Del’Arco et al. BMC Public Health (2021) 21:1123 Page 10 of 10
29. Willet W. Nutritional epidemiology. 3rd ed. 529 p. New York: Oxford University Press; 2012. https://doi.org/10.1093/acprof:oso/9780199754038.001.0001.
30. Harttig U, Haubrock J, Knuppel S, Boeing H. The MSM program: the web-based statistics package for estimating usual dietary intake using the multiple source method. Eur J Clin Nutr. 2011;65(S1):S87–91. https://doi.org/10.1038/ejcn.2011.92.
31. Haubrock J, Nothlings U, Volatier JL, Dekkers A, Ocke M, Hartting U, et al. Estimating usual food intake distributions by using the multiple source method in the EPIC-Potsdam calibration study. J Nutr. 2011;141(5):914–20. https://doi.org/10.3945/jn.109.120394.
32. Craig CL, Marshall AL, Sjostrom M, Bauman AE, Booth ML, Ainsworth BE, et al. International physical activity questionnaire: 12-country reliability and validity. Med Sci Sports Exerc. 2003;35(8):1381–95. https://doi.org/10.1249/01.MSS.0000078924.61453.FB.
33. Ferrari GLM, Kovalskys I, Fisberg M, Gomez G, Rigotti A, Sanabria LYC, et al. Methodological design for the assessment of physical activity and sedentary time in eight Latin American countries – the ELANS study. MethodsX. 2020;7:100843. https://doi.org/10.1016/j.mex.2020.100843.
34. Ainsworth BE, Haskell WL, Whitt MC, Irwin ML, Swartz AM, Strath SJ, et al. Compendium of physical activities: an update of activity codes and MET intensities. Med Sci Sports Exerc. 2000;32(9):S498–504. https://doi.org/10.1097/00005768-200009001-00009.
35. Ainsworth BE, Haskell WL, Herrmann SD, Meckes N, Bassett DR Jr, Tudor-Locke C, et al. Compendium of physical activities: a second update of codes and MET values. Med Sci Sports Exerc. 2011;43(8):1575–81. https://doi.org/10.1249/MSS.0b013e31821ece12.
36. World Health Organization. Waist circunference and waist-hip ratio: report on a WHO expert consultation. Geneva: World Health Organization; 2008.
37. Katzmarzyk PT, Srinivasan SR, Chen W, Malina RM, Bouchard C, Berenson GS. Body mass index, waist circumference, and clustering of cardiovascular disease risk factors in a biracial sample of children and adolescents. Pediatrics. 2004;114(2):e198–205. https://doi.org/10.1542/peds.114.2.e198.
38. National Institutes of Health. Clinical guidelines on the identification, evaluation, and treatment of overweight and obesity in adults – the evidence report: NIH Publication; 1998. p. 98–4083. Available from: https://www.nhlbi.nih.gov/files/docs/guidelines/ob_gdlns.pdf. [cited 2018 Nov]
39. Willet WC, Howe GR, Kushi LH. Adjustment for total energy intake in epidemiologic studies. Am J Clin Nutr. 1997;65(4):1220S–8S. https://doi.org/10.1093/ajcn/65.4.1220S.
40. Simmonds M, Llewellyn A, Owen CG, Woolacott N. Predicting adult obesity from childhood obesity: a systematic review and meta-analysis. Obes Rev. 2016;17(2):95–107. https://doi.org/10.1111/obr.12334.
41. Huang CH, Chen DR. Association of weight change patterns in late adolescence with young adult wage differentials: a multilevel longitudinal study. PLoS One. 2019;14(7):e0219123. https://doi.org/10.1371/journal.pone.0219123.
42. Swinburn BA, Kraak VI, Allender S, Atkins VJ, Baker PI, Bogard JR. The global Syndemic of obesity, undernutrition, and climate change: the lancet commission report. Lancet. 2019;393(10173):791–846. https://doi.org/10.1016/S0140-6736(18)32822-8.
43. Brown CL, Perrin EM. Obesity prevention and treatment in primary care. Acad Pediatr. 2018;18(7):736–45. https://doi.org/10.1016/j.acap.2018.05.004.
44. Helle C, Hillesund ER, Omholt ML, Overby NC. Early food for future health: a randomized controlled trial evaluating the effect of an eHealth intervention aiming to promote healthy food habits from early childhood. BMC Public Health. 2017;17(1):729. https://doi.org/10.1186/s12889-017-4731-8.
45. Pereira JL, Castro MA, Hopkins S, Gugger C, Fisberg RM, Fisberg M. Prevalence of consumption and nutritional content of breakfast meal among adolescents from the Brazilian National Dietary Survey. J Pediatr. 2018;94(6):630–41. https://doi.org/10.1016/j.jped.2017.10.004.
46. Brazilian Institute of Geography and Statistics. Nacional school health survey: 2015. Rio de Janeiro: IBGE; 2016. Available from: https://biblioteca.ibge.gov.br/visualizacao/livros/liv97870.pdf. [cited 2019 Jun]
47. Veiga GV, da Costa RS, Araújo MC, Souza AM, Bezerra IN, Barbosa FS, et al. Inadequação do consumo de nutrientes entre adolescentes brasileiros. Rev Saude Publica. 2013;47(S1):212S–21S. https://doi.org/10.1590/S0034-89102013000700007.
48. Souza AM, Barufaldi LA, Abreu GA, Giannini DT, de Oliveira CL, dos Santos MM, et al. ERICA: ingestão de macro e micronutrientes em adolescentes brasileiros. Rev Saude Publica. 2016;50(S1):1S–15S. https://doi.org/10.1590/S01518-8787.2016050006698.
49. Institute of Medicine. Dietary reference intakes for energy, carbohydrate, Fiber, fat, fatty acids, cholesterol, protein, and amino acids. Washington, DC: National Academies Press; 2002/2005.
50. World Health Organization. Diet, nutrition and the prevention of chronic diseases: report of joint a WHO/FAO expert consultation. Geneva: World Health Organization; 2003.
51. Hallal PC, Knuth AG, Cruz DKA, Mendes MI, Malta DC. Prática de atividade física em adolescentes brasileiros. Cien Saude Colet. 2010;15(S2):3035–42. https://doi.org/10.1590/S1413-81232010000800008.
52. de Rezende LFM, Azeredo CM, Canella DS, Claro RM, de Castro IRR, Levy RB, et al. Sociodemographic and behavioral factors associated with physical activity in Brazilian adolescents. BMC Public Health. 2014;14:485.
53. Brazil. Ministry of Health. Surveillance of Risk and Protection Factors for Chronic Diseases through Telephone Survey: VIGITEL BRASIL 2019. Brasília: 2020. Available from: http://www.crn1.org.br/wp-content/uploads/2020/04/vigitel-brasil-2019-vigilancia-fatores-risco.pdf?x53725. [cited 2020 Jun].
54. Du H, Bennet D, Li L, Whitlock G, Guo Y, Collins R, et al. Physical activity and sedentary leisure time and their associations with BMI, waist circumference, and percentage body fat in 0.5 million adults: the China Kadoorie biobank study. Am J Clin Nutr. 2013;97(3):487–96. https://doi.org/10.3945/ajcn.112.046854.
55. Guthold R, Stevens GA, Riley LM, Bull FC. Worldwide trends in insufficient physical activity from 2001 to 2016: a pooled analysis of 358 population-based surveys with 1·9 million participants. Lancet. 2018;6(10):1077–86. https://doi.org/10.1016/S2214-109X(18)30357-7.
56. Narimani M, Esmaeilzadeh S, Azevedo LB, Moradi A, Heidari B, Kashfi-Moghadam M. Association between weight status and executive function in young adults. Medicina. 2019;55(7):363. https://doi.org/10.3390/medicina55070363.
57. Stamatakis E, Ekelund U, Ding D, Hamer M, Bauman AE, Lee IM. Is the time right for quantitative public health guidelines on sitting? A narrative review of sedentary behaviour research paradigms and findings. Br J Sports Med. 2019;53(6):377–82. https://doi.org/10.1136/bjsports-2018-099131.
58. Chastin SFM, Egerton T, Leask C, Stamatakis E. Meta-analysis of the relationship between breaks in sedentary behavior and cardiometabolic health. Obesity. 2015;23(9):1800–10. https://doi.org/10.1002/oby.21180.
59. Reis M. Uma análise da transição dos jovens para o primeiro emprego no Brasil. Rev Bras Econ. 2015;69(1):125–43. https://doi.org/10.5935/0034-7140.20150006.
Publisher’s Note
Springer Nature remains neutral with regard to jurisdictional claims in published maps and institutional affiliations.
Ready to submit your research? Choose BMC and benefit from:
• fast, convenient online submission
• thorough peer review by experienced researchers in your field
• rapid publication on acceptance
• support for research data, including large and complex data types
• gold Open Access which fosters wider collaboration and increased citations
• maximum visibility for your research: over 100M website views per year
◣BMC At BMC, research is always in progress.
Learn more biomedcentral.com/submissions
********************
WHAT THE TASK ASKS | Filter the entries above and keep only the lines with the word "based".

EXERCISE ANSWER |
30. Harttig U, Haubrock J, Knuppel S, Boeing H. The MSM program: the web-based statistics package for estimating usual dietary intake using the multiple source method. Eur J Clin Nutr. 2011;65(S1):S87–91. https://doi.org/10.1038/ejcn.2011.92.
55. Guthold R, Stevens GA, Riley LM, Bull FC. Worldwide trends in insufficient physical activity from 2001 to 2016: a pooled analysis of 358 population-based surveys with 1·9 million participants. Lancet. 2018;6(10):1077–86. https://doi.org/10.1016/S2214-109X(18)30357-7.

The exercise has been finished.